Dr. Martin Luther King, Jr. did not coin the phrase, but he popularized the notion of a "beloved community." I was just looking at a page on the King Center website that outlined some of Dr. King's core beliefs and of course, the beloved community is there. I recommend you click over there to read more.
Dr. King didn't see this community as a place without conflict, but where conflict was worked out and those in conflict found resolution as friends. Key to this "working out" was nonviolence, a commitment to it. This isn't something that Dr. King spoke of as being easy or spiritually lofty or idyllic. He wasn't naive about it.

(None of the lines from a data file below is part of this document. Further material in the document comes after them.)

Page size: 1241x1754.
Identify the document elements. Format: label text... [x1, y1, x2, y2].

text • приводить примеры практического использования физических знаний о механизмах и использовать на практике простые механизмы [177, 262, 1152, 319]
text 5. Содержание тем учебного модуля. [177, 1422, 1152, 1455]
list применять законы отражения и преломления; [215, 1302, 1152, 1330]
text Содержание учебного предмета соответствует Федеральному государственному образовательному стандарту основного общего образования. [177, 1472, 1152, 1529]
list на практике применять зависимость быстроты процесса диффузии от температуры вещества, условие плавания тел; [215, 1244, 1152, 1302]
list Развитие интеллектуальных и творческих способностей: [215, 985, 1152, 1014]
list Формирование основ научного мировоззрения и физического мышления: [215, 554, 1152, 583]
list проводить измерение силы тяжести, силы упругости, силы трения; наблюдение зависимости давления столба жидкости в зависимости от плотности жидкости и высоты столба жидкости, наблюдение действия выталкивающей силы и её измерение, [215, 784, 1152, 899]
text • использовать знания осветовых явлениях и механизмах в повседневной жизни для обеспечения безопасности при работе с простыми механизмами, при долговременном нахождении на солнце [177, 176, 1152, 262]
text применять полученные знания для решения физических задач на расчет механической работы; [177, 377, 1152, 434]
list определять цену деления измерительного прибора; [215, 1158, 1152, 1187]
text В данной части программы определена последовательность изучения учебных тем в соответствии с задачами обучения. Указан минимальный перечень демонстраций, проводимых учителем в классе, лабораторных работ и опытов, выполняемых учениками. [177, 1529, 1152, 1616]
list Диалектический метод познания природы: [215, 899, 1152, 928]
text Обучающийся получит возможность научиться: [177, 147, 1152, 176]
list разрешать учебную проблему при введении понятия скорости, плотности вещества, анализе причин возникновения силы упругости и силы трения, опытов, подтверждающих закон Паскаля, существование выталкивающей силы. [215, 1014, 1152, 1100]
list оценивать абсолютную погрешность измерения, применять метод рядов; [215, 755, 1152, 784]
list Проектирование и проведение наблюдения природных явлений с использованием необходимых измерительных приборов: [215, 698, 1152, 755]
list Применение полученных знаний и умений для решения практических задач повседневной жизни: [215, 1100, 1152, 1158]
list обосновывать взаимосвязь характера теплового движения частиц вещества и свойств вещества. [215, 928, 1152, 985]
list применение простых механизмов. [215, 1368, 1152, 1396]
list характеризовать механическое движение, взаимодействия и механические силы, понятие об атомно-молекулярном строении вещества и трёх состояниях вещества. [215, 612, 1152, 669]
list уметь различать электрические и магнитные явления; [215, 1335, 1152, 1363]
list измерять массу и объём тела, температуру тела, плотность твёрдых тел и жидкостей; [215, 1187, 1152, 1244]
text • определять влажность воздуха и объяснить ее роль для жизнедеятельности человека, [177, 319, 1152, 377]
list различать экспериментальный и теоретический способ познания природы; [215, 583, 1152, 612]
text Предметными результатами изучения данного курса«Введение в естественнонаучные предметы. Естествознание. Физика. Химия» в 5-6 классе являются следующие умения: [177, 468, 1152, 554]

I don't think it's putting too many words into his mouth to say that working toward the beloved community involved some dying to self. Perhaps the beloved community is the resurrection.
Working through my 50 days with this "discipline of celebration," I rub up against these notions that, on one level, may seem less than joyous. Few in our present culture feels much rapture at the idea of "dying to self." We all like the idea of Easter glory, and too often regard the cross as a speed bump on the way to resurrection splendor.

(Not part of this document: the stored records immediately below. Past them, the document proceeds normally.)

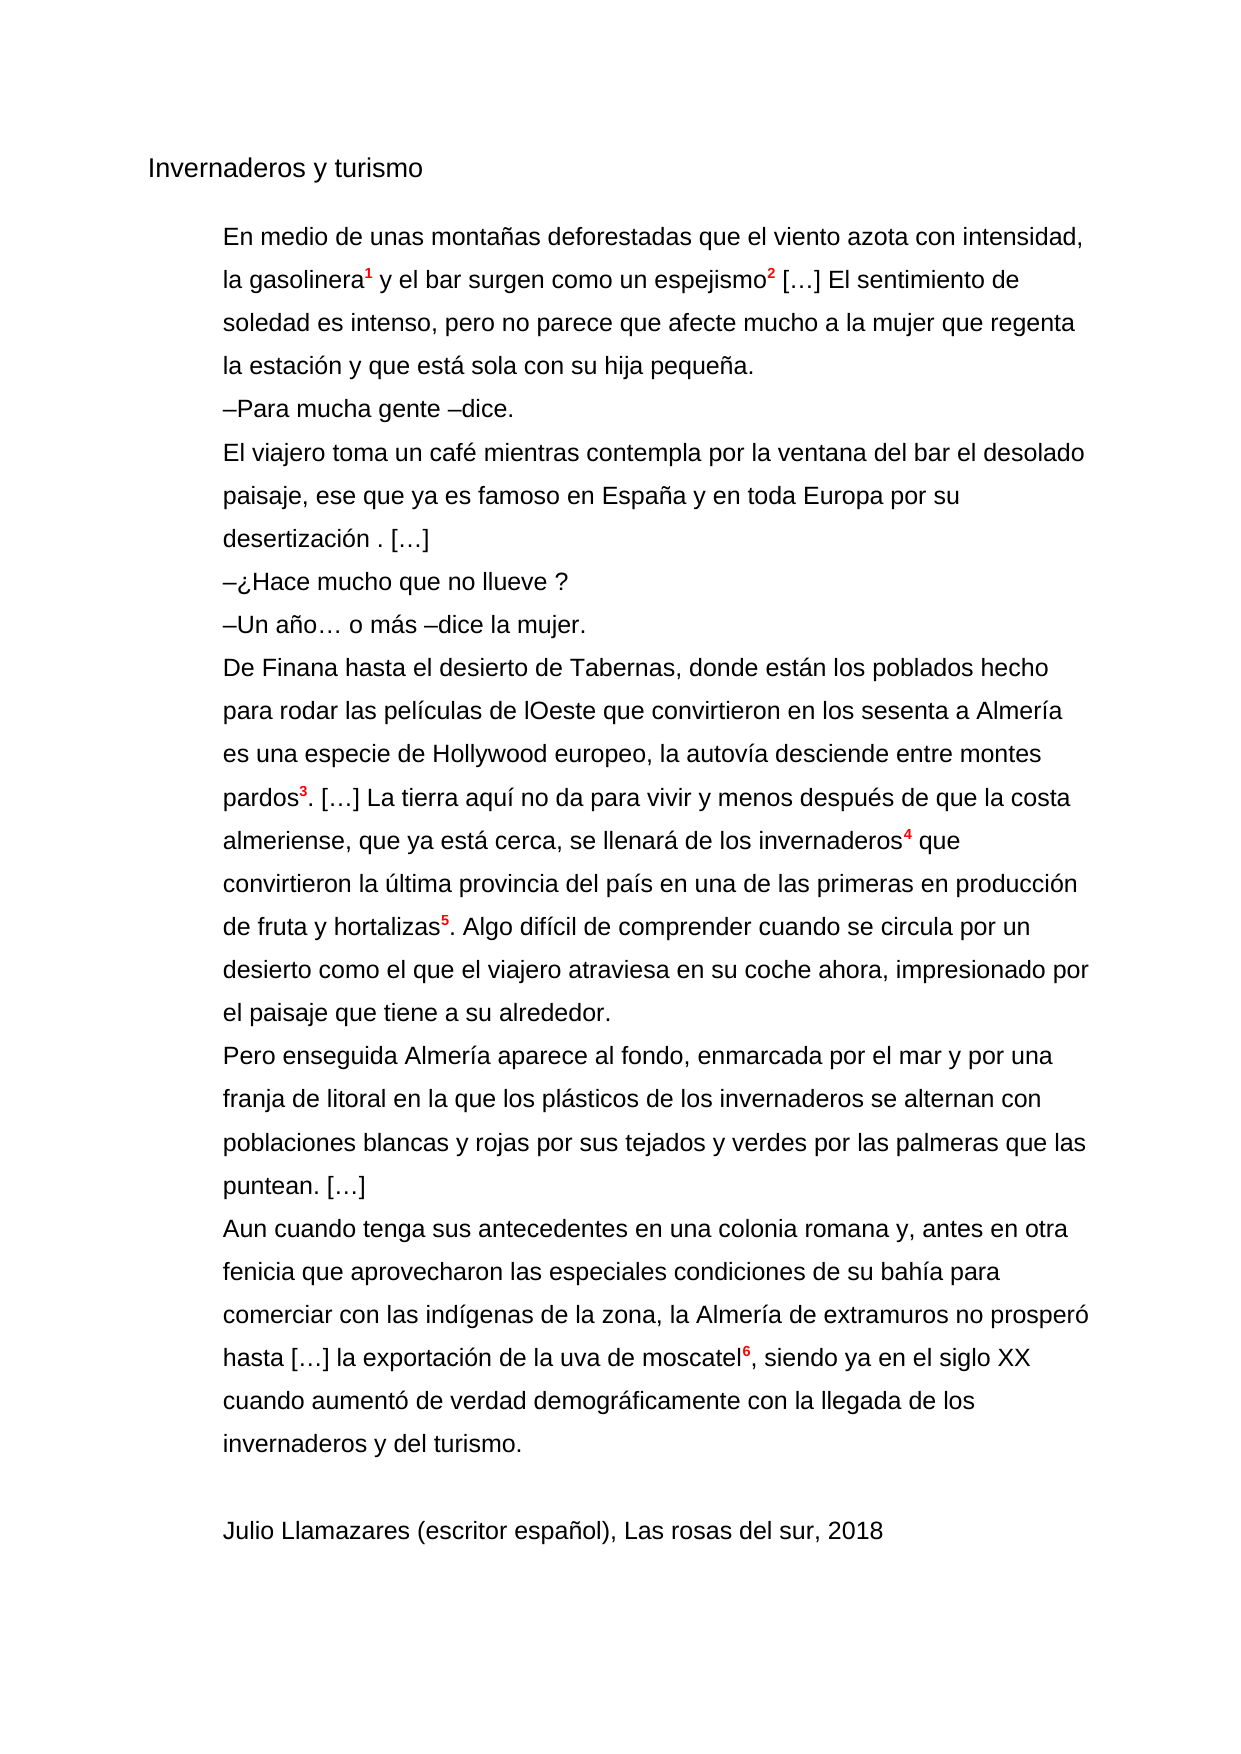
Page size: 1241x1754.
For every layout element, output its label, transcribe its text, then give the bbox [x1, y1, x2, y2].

list Julio Llamazares (escritor español), Las rosas del sur, 2018 [223, 1516, 1093, 1544]
list –Un año… o más –dice la mujer. [223, 610, 1093, 639]
list En medio de unas montañas deforestadas que el viento azota con intensidad, la gasolinera1 y el bar surgen como un espejismo2 […] El sentimiento de soledad es intenso, pero no parece que afecte mucho a la mujer que regenta la estación y que está sola con su hija pequeña. [223, 222, 1093, 380]
subtitle Invernaderos y turismo [148, 152, 1093, 183]
list –¿Hace mucho que no llueve ? [223, 567, 1093, 596]
list –Para mucha gente –dice. [223, 394, 1093, 423]
list Pero enseguida Almería aparece al fondo, enmarcada por el mar y por una franja de litoral en la que los plásticos de los invernaderos se alternan con poblaciones blancas y rojas por sus tejados y verdes por las palmeras que las puntean. […] [223, 1041, 1093, 1199]
list El viajero toma un café mientras contempla por la ventana del bar el desolado paisaje, ese que ya es famoso en España y en toda Europa por su desertización . […] [223, 437, 1093, 552]
list Aun cuando tenga sus antecedentes en una colonia romana y, antes en otra fenicia que aprovecharon las especiales condiciones de su bahía para comerciar con las indígenas de la zona, la Almería de extramuros no prosperó hasta […] la exportación de la uva de moscatel6, siendo ya en el siglo XX cuando aumentó de verdad demográficamente con la llegada de los invernaderos y del turismo. [223, 1214, 1093, 1458]
list De Finana hasta el desierto de Tabernas, donde están los poblados hecho para rodar las películas de lOeste que convirtieron en los sesenta a Almería es una especie de Hollywood europeo, la autovía desciende entre montes pardos3. […] La tierra aquí no da para vivir y menos después de que la costa almeriense, que ya está cerca, se llenará de los invernaderos4 que convirtieron la última provincia del país en una de las primeras en producción de fruta y hortalizas5. Algo difícil de comprender cuando se circula por un desierto como el que el viajero atraviesa en su coche ahora, impresionado por el paisaje que tiene a su alrededor. [223, 653, 1093, 1027]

And so, today, I'm reminded how much I am a part of this culture, how poorly I handle conflict, how much I'd just as soon skip the whole cross business, while also struggling to live in the joy of Easter.
And so today, I'm grateful for models of the faith, like Dr. King, Bayard Rustin, his teacher, and others before and after them who remind me that real grief and real joy are connected. Real conflict and real peace are intertwined. There is no resurrection community without death.
Today is a more thoughtful alleluia, but the discipline of these 50 days requires I say it anyway.
Alleluia, Christ is risen. Let us rise into the beloved community.